Transforming an environment
In a short space of time at one children’s centre Clair led the transformation of an outdoor area covered with a mixture of “safety surfaces” and paving slabs into a welcoming green haven dotted with fruit trees and containing an award-winning kitchen garden. The fruit, vegetables and herbs are now used in children’s cooking projects, served for lunch, available at snack time and shared with parents.
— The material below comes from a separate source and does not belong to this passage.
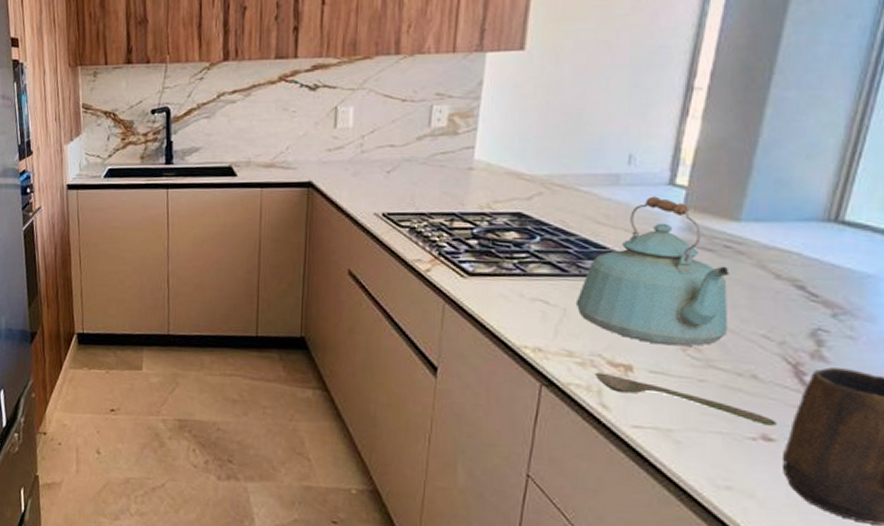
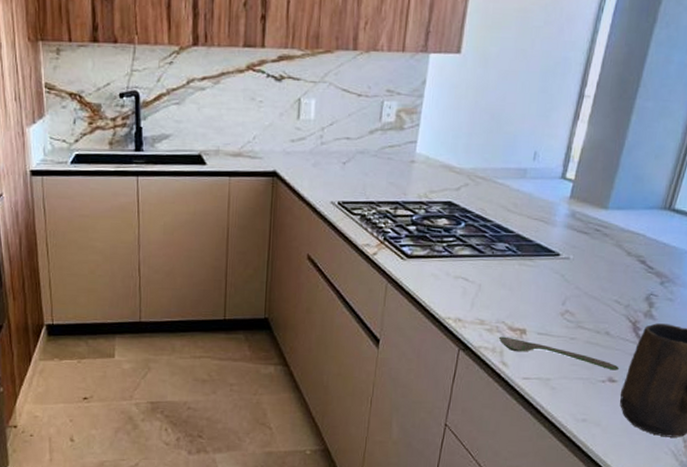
kettle: present [575,196,730,346] -> none [488,188,598,312]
Spreading a passion for planting
Clair has helped to spread food-growing fever amongst children and adults in one patch of north London. Over 100 people of all ages, from all local communities attended the most recent Community Gardening Day she hosted.
Bringing people together
“Community gardening is a way of reaching out to others and bringing communities together. People are proud of what they grow and love to share their food with others. Whenever I am working in my front garden on a busy east London road people stop and chat. Recently a member of the local Vietnamese community gave me a beautiful perilla plant (tiet to) to add to my edible garden”, Clair Battaglino.
Opening up to others
Clair’s was the only household garden that took part in this year’s Edible Gardens Open Day. Bunting made from homemade plant labels welcomed local people to Homegrown in Hackney. More people visited her garden than many of the local public spaces, if only to taste her famous zucchini bread made from home-grown courgettes.
As a founding member of Growing Green Together Clair has worked alongside colleagues in other local schools (primary and secondary) helping to establish more food growing projects. She has been interviewed as part of a student project about food growing in an educational establishment.
Recording the past
Another of her on-going projects is the interviewing of present-day Londoners about their food-growing experiences and histories of planting. A grandfather’s vineyard in southern Italy, making mango juice in Jamaica, rice paddies in Vietnam, an illicit window box on a fire escape in NYC, and many more memories are being collected for possible publication.